9. Ms. West called on Dr. Ron Bohlander, Secretary of the Faculty. He explained that the next scheduled meeting of the faculty on April 21, 2009 was planned as a meeting of the Academic Senate and Academic Faculty. Since it was likely that amendments to the Faculty Handbook would be presented, the Executive Board needed to combine this with a called meeting of the General Faculty. He noted this would also allow the full faculty to meet the new President who would be present at this meeting. He called attention to the fact that the time had also been moved up an hour to 2-4 p.m. in the Student Center Theater. This would allow the President to spend more time at the meeting before he and the Provost had to leave for an engagement in Savannah. Although the agenda would be approved at the April 14 meeting of the Executive Board, Dr. Bohlander felt that actually calling the General Faculty meeting should not wait until then. He therefore moved to call a meeting of the General Faculty and combine it with the scheduled meeting of the Academic Senate and the Academic Faculty on April 21, 2009 from 2- 4 p.m. in the Student Center Theater. The motion passed without dissent.
10. Ms. West asked if there were any reports from the standing committee liaisons. Most reports were of routine progress. Notable highlights:
Dr. Whiteman reported that Welfare and Security Committee had been working to clarify campus smoking policies. Mr. Fowler noted that the Georgia Tech book store sells cigarettes and asked if that might be sending a bad signal of endorsing a dangerous product.† Dr.

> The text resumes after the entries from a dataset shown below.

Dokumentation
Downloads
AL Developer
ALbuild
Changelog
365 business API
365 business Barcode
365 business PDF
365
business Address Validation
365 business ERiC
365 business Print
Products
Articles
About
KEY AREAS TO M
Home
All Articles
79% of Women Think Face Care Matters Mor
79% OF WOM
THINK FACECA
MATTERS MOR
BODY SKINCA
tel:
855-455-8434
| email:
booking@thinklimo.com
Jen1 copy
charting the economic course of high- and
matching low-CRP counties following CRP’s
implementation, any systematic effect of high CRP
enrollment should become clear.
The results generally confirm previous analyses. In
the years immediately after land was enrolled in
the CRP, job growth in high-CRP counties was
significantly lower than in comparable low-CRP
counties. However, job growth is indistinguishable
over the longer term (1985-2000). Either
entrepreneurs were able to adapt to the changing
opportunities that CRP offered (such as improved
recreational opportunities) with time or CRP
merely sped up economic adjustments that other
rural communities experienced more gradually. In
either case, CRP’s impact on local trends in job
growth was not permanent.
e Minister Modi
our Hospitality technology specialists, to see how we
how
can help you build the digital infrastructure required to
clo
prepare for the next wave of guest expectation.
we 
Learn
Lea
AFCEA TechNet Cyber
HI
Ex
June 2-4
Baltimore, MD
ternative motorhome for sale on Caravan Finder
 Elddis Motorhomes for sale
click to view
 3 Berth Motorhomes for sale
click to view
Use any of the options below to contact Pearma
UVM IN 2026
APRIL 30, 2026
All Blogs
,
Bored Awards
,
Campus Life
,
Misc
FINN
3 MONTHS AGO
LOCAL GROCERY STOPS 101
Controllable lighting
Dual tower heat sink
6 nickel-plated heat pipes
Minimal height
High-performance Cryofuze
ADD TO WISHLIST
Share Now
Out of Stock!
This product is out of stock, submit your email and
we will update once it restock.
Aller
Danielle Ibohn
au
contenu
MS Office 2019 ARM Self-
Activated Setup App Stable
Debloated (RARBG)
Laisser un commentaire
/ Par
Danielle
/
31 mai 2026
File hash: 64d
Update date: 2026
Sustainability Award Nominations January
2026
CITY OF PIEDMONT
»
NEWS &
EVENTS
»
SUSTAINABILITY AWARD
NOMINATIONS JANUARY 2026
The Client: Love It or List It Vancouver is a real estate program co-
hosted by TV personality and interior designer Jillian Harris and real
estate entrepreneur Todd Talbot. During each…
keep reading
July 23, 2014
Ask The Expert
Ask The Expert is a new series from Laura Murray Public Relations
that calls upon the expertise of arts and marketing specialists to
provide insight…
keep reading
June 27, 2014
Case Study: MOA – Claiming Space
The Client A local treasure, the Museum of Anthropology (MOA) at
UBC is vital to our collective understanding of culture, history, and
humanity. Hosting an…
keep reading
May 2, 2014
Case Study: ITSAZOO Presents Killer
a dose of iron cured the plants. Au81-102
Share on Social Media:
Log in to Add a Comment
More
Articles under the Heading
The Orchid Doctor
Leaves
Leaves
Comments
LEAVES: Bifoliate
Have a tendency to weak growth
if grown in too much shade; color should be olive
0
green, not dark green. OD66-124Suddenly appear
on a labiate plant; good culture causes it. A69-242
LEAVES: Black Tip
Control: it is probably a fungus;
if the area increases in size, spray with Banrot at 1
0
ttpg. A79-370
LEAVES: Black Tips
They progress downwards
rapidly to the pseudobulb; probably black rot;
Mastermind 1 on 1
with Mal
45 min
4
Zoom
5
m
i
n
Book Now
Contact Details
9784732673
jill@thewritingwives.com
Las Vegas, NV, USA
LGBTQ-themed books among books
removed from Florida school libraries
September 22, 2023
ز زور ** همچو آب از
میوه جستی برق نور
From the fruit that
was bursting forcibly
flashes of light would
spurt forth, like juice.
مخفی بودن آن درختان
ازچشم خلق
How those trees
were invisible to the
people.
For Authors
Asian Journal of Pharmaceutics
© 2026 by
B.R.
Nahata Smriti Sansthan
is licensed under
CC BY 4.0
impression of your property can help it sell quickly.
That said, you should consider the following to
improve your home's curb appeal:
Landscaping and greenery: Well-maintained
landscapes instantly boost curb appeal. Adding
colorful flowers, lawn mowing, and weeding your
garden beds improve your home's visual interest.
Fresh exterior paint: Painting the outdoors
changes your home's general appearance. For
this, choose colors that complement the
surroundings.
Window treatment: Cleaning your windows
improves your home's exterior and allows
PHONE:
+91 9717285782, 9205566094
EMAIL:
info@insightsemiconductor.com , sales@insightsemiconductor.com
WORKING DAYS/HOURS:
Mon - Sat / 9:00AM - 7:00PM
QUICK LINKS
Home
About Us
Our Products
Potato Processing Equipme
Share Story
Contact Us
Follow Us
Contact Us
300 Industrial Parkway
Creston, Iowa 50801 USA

Whiteman said he would pass on the suggestion.
Ms. Barbara Henry reported, on behalf of the Faculty Benefits Committee, that a close eye had been kept on problems arising from increased healthcare plan costs. When issues arose after the close of open enrollment, assistance was provided to faculty and staff to resolve their problems.
Dr. Williams reported that the Student Regulations Committee was wrestling with options to solve problems that occurred when student regulations were reported in more than one policy manual and different instances of any given regulation were not always in synch. There was also work underway to better express what activities were allowed during Dead Week, the week before exams. Mr. Wellkamp reinforced the importance of these clarifications from the student perspective.
11. Hearing no other business, Ms. West adjourned the meeting at about 4:30 p.m.
Submitted by Ronald A Bohlander, Secretary
April 8, 2009
1) Minutes of the January 27, 2009 meeting of the Executive Board
2) Tabular reports of progress by the Georgia Tech intercollegiate athletics programs on gender equity and minority opportunity.